» Source information
-*-
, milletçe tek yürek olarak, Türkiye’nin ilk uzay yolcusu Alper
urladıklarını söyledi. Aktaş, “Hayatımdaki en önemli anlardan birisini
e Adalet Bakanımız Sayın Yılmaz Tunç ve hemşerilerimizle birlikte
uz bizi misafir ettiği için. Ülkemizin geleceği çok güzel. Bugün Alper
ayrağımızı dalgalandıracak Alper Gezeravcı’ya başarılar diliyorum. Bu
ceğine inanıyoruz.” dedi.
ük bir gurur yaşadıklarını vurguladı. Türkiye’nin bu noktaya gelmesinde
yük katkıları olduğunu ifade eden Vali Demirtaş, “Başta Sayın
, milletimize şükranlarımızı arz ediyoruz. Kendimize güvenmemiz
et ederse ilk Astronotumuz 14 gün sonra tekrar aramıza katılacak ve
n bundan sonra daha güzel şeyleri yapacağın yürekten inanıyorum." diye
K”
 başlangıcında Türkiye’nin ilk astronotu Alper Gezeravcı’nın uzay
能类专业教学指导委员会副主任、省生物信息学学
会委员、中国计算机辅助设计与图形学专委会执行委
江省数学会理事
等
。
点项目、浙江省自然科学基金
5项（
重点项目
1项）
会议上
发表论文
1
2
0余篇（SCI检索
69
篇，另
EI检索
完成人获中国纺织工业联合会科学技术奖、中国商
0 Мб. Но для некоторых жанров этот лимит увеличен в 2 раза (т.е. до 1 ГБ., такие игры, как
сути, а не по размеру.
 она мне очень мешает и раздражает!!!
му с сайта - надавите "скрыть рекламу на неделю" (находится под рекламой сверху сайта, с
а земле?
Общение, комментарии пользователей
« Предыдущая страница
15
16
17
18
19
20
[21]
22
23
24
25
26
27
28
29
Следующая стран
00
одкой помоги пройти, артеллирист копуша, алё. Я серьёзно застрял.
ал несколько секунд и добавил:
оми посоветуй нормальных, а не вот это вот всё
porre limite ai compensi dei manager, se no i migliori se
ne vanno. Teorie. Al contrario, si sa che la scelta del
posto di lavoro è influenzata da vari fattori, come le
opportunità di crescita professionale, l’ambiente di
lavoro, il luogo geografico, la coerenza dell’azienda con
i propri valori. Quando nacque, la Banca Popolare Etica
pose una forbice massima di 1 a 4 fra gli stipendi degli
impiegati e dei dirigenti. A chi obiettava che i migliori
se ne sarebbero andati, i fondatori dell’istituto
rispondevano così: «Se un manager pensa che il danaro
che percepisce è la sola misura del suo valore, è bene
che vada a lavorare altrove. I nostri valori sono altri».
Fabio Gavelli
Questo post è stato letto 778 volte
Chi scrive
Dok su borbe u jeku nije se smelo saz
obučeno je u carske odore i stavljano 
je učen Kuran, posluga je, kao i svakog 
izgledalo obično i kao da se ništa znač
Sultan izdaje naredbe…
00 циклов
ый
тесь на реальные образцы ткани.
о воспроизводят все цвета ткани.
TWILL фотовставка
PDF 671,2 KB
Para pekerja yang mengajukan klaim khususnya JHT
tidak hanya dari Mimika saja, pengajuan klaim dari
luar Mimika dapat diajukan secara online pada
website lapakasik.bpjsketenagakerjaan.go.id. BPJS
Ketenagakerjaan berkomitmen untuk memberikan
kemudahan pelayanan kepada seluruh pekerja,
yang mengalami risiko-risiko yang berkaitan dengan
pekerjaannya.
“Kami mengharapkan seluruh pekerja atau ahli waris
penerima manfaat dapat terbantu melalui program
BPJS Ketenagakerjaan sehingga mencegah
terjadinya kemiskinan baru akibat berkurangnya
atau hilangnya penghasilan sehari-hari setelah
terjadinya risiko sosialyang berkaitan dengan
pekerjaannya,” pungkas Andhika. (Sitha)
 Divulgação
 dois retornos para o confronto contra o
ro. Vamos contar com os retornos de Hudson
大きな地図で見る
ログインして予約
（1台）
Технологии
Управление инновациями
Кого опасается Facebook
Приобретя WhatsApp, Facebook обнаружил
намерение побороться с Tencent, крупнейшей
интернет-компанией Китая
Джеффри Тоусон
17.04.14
-*-
» What you will do
Copy down the material exactly as written.

» Reply to the task
, milletçe tek yürek olarak, Türkiye’nin ilk uzay yolcusu Alper
urladıklarını söyledi. Aktaş, “Hayatımdaki en önemli anlardan birisini
e Adalet Bakanımız Sayın Yılmaz Tunç ve hemşerilerimizle birlikte
uz bizi misafir ettiği için. Ülkemizin geleceği çok güzel. Bugün Alper
ayrağımızı dalgalandıracak Alper Gezeravcı’ya başarılar diliyorum. Bu
ceğine inanıyoruz.” dedi.
ük bir gurur yaşadıklarını vurguladı. Türkiye’nin bu noktaya gelmesinde
yük katkıları olduğunu ifade eden Vali Demirtaş, “Başta Sayın
, milletimize şükranlarımızı arz ediyoruz. Kendimize güvenmemiz
et ederse ilk Astronotumuz 14 gün sonra tekrar aramıza katılacak ve
n bundan sonra daha güzel şeyleri yapacağın yürekten inanıyorum." diye
K”
 başlangıcında Türkiye’nin ilk astronotu Alper Gezeravcı’nın uzay
能类专业教学指导委员会副主任、省生物信息学学
会委员、中国计算机辅助设计与图形学专委会执行委
江省数学会理事
等
。
点项目、浙江省自然科学基金
5项（
重点项目
1项）
会议上
发表论文
1
2
0余篇（SCI检索
69
篇，另
EI检索
完成人获中国纺织工业联合会科学技术奖、中国商
0 Мб. Но для некоторых жанров этот лимит увеличен в 2 раза (т.е. до 1 ГБ., такие игры, как
сути, а не по размеру.
 она мне очень мешает и раздражает!!!
му с сайта - надавите "скрыть рекламу на неделю" (находится под рекламой сверху сайта, с
а земле?
Общение, комментарии пользователей
« Предыдущая страница
15
16
17
18
19
20
[21]
22
23
24
25
26
27
28
29
Следующая стран
00
одкой помоги пройти, артеллирист копуша, алё. Я серьёзно застрял.
ал несколько секунд и добавил:
оми посоветуй нормальных, а не вот это вот всё
porre limite ai compensi dei manager, se no i migliori se
ne vanno. Teorie. Al contrario, si sa che la scelta del
posto di lavoro è influenzata da vari fattori, come le
opportunità di crescita professionale, l’ambiente di
lavoro, il luogo geografico, la coerenza dell’azienda con
i propri valori. Quando nacque, la Banca Popolare Etica
pose una forbice massima di 1 a 4 fra gli stipendi degli
impiegati e dei dirigenti. A chi obiettava che i migliori
se ne sarebbero andati, i fondatori dell’istituto
rispondevano così: «Se un manager pensa che il danaro
che percepisce è la sola misura del suo valore, è bene
che vada a lavorare altrove. I nostri valori sono altri».
Fabio Gavelli
Questo post è stato letto 778 volte
Chi scrive
Dok su borbe u jeku nije se smelo saz
obučeno je u carske odore i stavljano 
je učen Kuran, posluga je, kao i svakog 
izgledalo obično i kao da se ništa znač
Sultan izdaje naredbe…
00 циклов
ый
тесь на реальные образцы ткани.
о воспроизводят все цвета ткани.
TWILL фотовставка
PDF 671,2 KB
Para pekerja yang mengajukan klaim khususnya JHT
tidak hanya dari Mimika saja, pengajuan klaim dari
luar Mimika dapat diajukan secara online pada
website lapakasik.bpjsketenagakerjaan.go.id. BPJS
Ketenagakerjaan berkomitmen untuk memberikan
kemudahan pelayanan kepada seluruh pekerja,
yang mengalami risiko-risiko yang berkaitan dengan
pekerjaannya.
“Kami mengharapkan seluruh pekerja atau ahli waris
penerima manfaat dapat terbantu melalui program
BPJS Ketenagakerjaan sehingga mencegah
terjadinya kemiskinan baru akibat berkurangnya
atau hilangnya penghasilan sehari-hari setelah
terjadinya risiko sosialyang berkaitan dengan
pekerjaannya,” pungkas Andhika. (Sitha)
 Divulgação
 dois retornos para o confronto contra o
ro. Vamos contar com os retornos de Hudson
大きな地図で見る
ログインして予約
（1台）
Технологии
Управление инновациями
Кого опасается Facebook
Приобретя WhatsApp, Facebook обнаружил
намерение побороться с Tencent, крупнейшей
интернет-компанией Китая
Джеффри Тоусон
17.04.14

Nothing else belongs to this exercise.